Yuvees – Human Dance

Human Dance is groovy and incessantly danceable, with an errant twist of dissonance that can stop you in your step. But once repetition kicks in and the pattern clicks into your brain, the pace picks up and it jolts you back into movement. These are the subtle twists that characterizes the latest LP from Portland’s YUVEES and what undoubtedly makes this record so enjoyable. 

The band affectionately describes their sound as ‘Mutant Disco’, which aptly captures their off-kilter mix of art punk and new wave. Their rhythm section is superb – with grooves held tightly in the pocket and drums that snap through the mix. Yet the standout elements in their music are the jagged lines of guitars that harmonically weave in and out of assonance. Topped with stylish vocals that could rival Julian Casablancas’ and Alex Turner’s dynamics, along with snarky lyrics that constantly bare their teeth.

Tracks like “Yr Not Invited” and “Ode to the Non-Person” give off a smooth dance-rock vibe with just a little bit of snark to spice things up a notch. These are the cuts that could surely light up the stage during live shows.

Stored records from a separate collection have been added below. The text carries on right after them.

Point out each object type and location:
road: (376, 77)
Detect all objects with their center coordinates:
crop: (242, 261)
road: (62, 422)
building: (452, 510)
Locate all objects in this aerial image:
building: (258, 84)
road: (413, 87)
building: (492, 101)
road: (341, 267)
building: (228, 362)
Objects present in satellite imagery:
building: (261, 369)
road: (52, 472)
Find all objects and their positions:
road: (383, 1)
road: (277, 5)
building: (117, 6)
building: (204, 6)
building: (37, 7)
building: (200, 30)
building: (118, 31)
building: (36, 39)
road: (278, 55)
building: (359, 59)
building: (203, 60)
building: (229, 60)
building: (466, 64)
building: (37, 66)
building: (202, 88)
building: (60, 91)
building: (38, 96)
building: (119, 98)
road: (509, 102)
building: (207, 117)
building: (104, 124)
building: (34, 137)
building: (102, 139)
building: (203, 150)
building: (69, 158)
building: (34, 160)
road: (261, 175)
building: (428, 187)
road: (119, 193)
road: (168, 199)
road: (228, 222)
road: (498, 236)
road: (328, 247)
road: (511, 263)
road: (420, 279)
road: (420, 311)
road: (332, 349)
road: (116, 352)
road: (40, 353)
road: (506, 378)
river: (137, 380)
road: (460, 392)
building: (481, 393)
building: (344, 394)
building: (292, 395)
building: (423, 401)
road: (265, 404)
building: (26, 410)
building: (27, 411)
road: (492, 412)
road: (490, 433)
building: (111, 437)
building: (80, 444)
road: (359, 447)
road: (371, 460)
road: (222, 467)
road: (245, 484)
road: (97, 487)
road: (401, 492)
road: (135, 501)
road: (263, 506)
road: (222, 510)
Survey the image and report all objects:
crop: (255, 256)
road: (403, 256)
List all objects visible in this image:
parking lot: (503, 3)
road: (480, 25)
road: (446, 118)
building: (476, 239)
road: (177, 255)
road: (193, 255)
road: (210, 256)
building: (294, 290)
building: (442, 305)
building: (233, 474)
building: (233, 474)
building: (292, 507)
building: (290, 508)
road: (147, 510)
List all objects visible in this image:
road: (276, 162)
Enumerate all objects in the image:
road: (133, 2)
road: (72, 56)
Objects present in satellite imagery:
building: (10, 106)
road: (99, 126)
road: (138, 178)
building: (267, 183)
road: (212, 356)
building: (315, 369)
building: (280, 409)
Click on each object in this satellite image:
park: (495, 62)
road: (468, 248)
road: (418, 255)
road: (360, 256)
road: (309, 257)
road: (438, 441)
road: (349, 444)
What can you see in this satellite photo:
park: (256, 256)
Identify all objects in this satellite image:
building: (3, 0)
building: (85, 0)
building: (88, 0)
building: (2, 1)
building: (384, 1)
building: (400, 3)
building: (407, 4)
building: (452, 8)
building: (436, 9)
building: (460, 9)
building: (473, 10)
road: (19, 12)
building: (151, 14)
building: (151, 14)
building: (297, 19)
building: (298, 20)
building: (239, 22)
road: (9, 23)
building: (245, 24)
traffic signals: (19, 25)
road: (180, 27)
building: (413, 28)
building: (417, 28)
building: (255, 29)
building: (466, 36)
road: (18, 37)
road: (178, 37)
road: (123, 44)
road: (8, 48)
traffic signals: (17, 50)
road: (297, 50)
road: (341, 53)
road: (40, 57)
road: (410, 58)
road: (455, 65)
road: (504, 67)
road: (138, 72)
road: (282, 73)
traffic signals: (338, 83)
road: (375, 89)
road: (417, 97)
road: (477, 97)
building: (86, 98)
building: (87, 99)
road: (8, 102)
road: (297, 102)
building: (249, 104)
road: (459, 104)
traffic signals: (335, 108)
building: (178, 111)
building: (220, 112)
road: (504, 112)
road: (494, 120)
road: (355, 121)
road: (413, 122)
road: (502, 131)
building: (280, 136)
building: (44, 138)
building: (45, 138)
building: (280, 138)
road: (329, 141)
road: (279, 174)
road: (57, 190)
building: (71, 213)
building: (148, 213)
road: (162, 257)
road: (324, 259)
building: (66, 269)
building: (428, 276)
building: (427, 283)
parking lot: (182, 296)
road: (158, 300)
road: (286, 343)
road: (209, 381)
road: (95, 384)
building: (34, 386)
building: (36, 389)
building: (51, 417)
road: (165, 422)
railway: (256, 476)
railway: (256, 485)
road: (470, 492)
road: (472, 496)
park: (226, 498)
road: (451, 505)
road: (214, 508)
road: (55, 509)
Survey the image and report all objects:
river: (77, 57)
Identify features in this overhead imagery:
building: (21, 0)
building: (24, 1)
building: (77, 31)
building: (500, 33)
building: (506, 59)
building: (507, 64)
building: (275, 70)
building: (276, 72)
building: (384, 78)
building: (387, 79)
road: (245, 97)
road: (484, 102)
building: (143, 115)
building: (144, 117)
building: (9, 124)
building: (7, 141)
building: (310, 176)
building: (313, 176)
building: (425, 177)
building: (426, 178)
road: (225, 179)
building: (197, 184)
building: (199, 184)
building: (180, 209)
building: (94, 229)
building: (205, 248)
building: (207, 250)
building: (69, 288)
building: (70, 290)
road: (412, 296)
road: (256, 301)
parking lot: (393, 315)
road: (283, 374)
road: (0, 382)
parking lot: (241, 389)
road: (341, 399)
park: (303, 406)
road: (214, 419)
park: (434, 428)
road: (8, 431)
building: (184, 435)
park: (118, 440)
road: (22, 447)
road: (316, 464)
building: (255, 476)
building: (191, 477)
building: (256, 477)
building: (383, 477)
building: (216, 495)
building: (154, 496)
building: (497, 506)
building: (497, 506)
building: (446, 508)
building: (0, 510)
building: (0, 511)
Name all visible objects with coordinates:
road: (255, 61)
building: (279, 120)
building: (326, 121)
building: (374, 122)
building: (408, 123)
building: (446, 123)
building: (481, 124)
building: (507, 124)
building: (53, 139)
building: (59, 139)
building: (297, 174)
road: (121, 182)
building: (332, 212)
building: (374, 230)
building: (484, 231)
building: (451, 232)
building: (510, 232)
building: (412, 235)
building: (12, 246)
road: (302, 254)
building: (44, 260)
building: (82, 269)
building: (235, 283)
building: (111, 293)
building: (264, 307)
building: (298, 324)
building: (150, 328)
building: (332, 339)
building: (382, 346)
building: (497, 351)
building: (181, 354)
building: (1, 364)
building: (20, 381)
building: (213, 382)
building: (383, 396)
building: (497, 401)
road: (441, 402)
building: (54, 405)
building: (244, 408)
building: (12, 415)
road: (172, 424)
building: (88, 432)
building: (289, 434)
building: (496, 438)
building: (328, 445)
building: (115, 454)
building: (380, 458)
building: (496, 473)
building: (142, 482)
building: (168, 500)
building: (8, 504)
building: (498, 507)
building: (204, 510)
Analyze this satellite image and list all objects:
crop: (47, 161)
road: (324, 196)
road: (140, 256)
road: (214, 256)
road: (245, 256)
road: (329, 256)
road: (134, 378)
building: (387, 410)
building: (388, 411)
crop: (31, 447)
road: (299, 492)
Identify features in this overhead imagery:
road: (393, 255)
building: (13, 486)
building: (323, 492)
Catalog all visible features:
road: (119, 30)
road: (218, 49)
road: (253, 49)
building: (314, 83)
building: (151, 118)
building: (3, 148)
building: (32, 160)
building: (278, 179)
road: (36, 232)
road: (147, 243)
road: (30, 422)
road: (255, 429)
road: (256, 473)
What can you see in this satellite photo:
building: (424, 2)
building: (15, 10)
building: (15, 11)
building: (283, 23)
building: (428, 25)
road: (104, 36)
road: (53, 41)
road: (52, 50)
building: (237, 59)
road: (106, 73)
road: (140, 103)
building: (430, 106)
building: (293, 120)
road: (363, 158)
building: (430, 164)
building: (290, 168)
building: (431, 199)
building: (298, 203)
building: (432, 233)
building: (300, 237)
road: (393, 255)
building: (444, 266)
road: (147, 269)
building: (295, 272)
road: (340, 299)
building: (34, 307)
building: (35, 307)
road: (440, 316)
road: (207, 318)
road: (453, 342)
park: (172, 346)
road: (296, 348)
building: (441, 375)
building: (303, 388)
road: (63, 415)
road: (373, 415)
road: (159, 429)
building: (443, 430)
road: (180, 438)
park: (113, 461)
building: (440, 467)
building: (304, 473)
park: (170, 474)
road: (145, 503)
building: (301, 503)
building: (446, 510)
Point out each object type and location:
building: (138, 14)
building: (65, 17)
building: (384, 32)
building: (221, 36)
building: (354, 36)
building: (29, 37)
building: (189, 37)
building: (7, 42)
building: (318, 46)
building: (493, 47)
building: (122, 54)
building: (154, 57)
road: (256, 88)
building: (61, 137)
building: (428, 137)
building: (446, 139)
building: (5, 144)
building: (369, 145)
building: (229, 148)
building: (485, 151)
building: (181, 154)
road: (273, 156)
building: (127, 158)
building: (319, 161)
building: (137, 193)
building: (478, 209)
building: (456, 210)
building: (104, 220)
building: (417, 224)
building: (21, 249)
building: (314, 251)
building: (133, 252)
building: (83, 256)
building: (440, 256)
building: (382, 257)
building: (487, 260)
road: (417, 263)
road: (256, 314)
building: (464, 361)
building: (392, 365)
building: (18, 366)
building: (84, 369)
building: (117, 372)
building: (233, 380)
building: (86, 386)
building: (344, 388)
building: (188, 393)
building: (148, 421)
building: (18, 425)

Meanwhile, “Musque” is a full-on barrage of idiosyncratic melodies that crash against each other while effortlessly held up by a solid beat.  “Mutant Abuse” and “Authors on the Internet” are hellbent on trying to wrangle dissonance together, with riffs that pull at each other by the seams. Still, these are filled with hooks that are solid and can lead to questionable bouts of spastic odd-rhythm dancing.

If that’s not experimental enough there’s the title track – an instrumental that stitches up band recordings into a modern art tapestry. “Back on My Shit” is a masterclass in synchronicity, showcasing the band’s technical chops by juggling together off-tempo guitar lines and squeezing them through the needle with a surgical drum and bass foundation. Something so crucial that could easily have not worked, but they pull it off flawlessly proving once again that they’ve mastered the art of unnerving dance tunes. The album closes with “Ex-It(?)”, an undefinable hybrid between soundtrack and song that displays how bold the band can be at defying conventions.

Human Dance proves that YUVEES has a strong vision and style of their own. It’s a fusion that feels weird on paper but in reality feels like a natural evolution of the genres it adapts. If jagged, disco, new wave punk becomes a hit in the next few years, then we have the epicenter of that right sound here.